Выбрать главу

Лишь после повторной грамоты Варяжко князь остановился в продолжении войны со своим народом, пошел с ним на примирение. Объявил о прощении восставших против его власти людей, пообещал разобраться с поборами, виновными в них мздоимцами и казнокрадами, присвоивших часть народного добра. Перетряс местные управы, вновь назначенные княжеские наместники принялись ретиво избавляться от провинившихся мужей, отдавали их на принародный суд. Когда же отменили излишне начисленные подати, люди постепенно угомонились, хотя кое-кто пытался и дальше их будоражить, призывая выйти из-под руки центральной власти. С такими подстрекателями занялась особая служба, которую Мстислав создал по совету новгородского правителя — тот даже послал своих людей в помощь.

На самой Новгородской земле последний год тысячелетия проходил без таких треволнений, разве что два раза с Поморья пытались пройти шальные банды — обычно они обходили стороной, знали, что мимо стражи на границе не пройти. На новых землях обживались поселенцы, их понемногу становилось все больше, появились и на самом севере — беломорском побережье. Из казны оплачивали все расходы на них — от найма или выкупа до строительства жилья и обзаведение хозяйством. Для охраны поселений ставили заставы, патрулировали дозоры, но все же случались нападения — шалил кто-то из местных племен. В основном с ними удавалось сговориться, обходились миром — с той же торговлей, размежеванием земли, взаимной помощью при нужде. Нападали чаще изгнанные из своих родов отщепенцы — они сколачивали шайки и промышляли разбоем, — иногда и группы охотников из враждующих между собой племен.
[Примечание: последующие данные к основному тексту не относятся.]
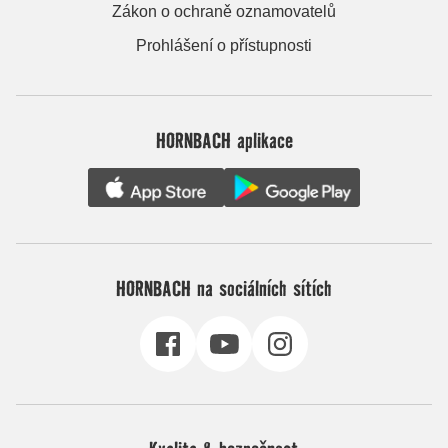
Zákon o ochraně oznamovatelů
Prohlášení o přístupnosti
HORNBACH aplikace
HORNBACH na sociálních sítích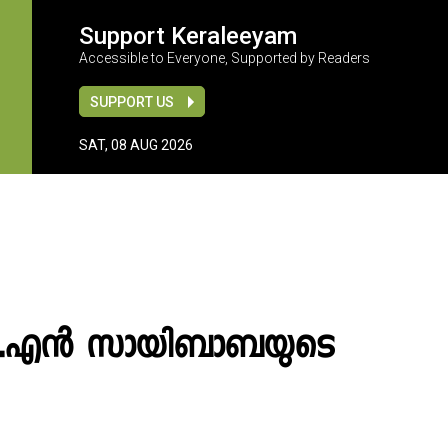
Support Keraleeyam
Accessible to Everyone, Supported by Readers
SUPPORT US
SAT, 08 AUG 2026
” ജി.എൻ സായിബാബയുടെ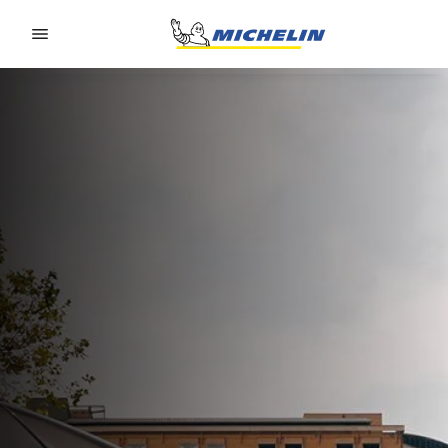
Go to page content
Go to page navigation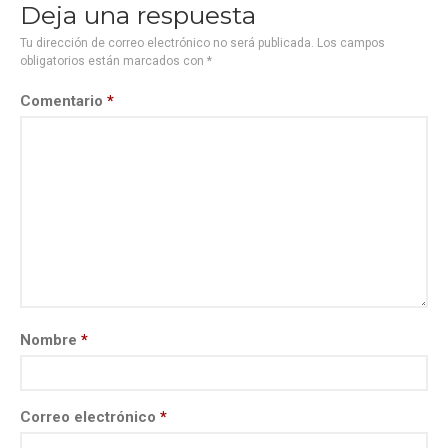
Deja una respuesta
Tu dirección de correo electrónico no será publicada.
Los campos
obligatorios están marcados con
*
Comentario
*
Nombre
*
Correo electrónico
*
Сложнее обстояло с Беломорьем — на западном побережье столкнулись с племенами карелов, с ними сладить мирно, как с вепсами и чудью заволочской, не удалось. Более многочисленные и воинственные, они враждебно отнеслись к появившимся на их землях русских селениям. После нескольких стычек с карелами закрепились на правобережье Онеги, поставили здесь крепости и заставы, но дальше на север, вглубь территории врага, не пошли. Собственно говоря, основную задачу беломорская экспедиция выполнила — весь путь от Ладоги до моря теперь проходил по своей земле, так что Новгород получил выход в Северную Европу — в ту же Скандинавию или Англию. Пробиваться к Варяжскому (Балтийскому) морю и воевать с поморскими племенами Варяжко все еще считал разорительным, хотя и полагал — сил для того у Новгорода достаточно.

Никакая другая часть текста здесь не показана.